Serve in big bowls garnished with hazelnut oil, fresh ground pepper, and a long thin crouton.

Posted by shock on February 08, 2004
February 03, 2004
apple bran buttermilk muffins

Muffins are an I-love-you morning comfort food for me. I love waking up early enough to make them for guests or a boy that I like. Apparently Canadians eat muffins as a sort of stereotype: there's even a UK chain called "The Canadian Muffin Co."

I've been fiddling with apple muffins lately -- I think this buttermilk recipe is just about perfect.

Makes 12 muffins.

1/2 c. butter (room temperature)
3/4 c. white sugar (or a combination of white and brown)
1 egg, beaten
1 c. cultured buttermilk
1 tsp. salt
1 1/2 c. diced apple -- about 1 apple in small (1/4 in.) dice
1 1/2 c. all purpose flour
1/2 c. bran
1 tsp. baking soda
1 tsp. cinnamon

Preheat oven to 375 F

Prepare a muffin tin, either by greasing the insides of the cups with butter or by using paper cupcake liners. If you have a good muffin pan, just greasing lightly is enough for these.
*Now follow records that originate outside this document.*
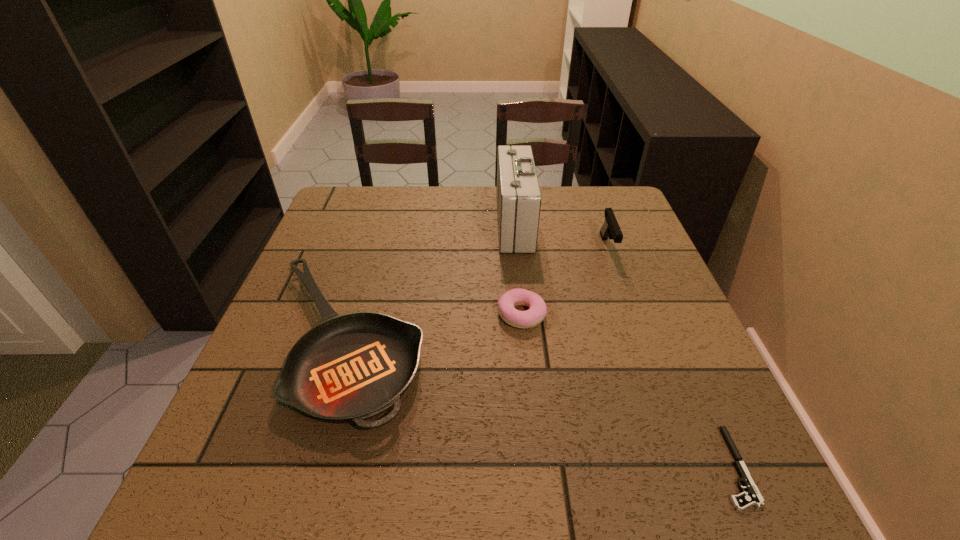
What are the coordinates of `blank area located on the front-facing side of the left pistol` in the screenshot? It's located at (634, 321).

You are a GUI agent. You are given a task and a screenshot of the screen. Output one action in this format:
    pyautogui.click(x=<x>, y=<y>)
    Task: Click on the blank space located on the right of the leftmost object
    The image size is (960, 540).
    Given the screenshot: What is the action you would take?
    pyautogui.click(x=535, y=340)

You are a GUI agent. You are given a task and a screenshot of the screen. Output one action in this format:
    pyautogui.click(x=<x>, y=<y>)
    Task: Click on the vacant space situated on the back of the pastry
    
    Given the screenshot: What is the action you would take?
    pyautogui.click(x=511, y=212)

The height and width of the screenshot is (540, 960). Find the location of `vacant space situated on the front-facing side of the shortest object`. vacant space situated on the front-facing side of the shortest object is located at coordinates (510, 467).

At what (x,y) coordinates should I click in order to perform the action: click on vacant area situated 0.150m on the front-facing side of the shortest object. Please return your answer as a coordinate pair (x, y). Looking at the image, I should click on (625, 467).

I want to click on free space located 0.390m on the front-facing side of the shortest object, so click(x=480, y=467).

This screenshot has width=960, height=540. Identify the location of object that is at the far edge. (518, 196).

The width and height of the screenshot is (960, 540). Identify the location of object present at the near edge. (752, 496).

Where is `object at the left edge`? The image size is (960, 540). object at the left edge is located at coordinates (352, 367).

At what (x,y) coordinates should I click in order to perform the action: click on object that is at the near right corner. Please return your answer as a coordinate pair (x, y). Looking at the image, I should click on (752, 496).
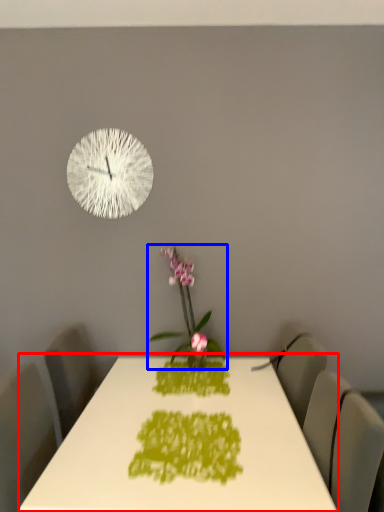
Question: Which object is closer to the camera taking this photo, table (highlighted by a red box) or houseplant (highlighted by a blue box)?

Choices:
 (A) table
 (B) houseplant

Answer: (A)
Blend together butter, sugar, and egg until smooth.
Add buttermilk, salt, apples, and mix well.
In a second bowl, stir together flour, soda, and cinnamon.
Add dry ingredients to wet, folding just to moisten. For muffins to come out right, you want the batter to look a bit lumpy.
Spoon batter into greased muffin cups.

Bake at 375 F for about 20 min.

Notes: The apples must be cut quite small for the muffins to hold together when you take them out of the pan. These are worth buying buttermilk for, substituting milk + lemon juice won't provide the same flavour. If you don't have bran, you can use (1 c. all purpose flour + 3/4 c. whole wheat) instead.

Posted by naomi on February 03, 2004
February 02, 2004
New All-Clad Fry Pans

Yesterday I was pondering what to do for super bowl dinner, and what to do with this piece of Chicken I had in the freezer. I decided upon the Chicken Paillard recipe from CI Nov-Dec 2003, but I wasn't going to attempt it with my 15 year old too-thin-with-hot-spots-smoke-everywhere fry pan.

Meriko suggested an all-clad stainless pan, and not being able to decide between an 8" or 10" pan, I got both. Macy's was having a 'no tax' day. So that was cool.

Let me say, the pan rocked. The recipe was good. Did I mention that the pan rocked?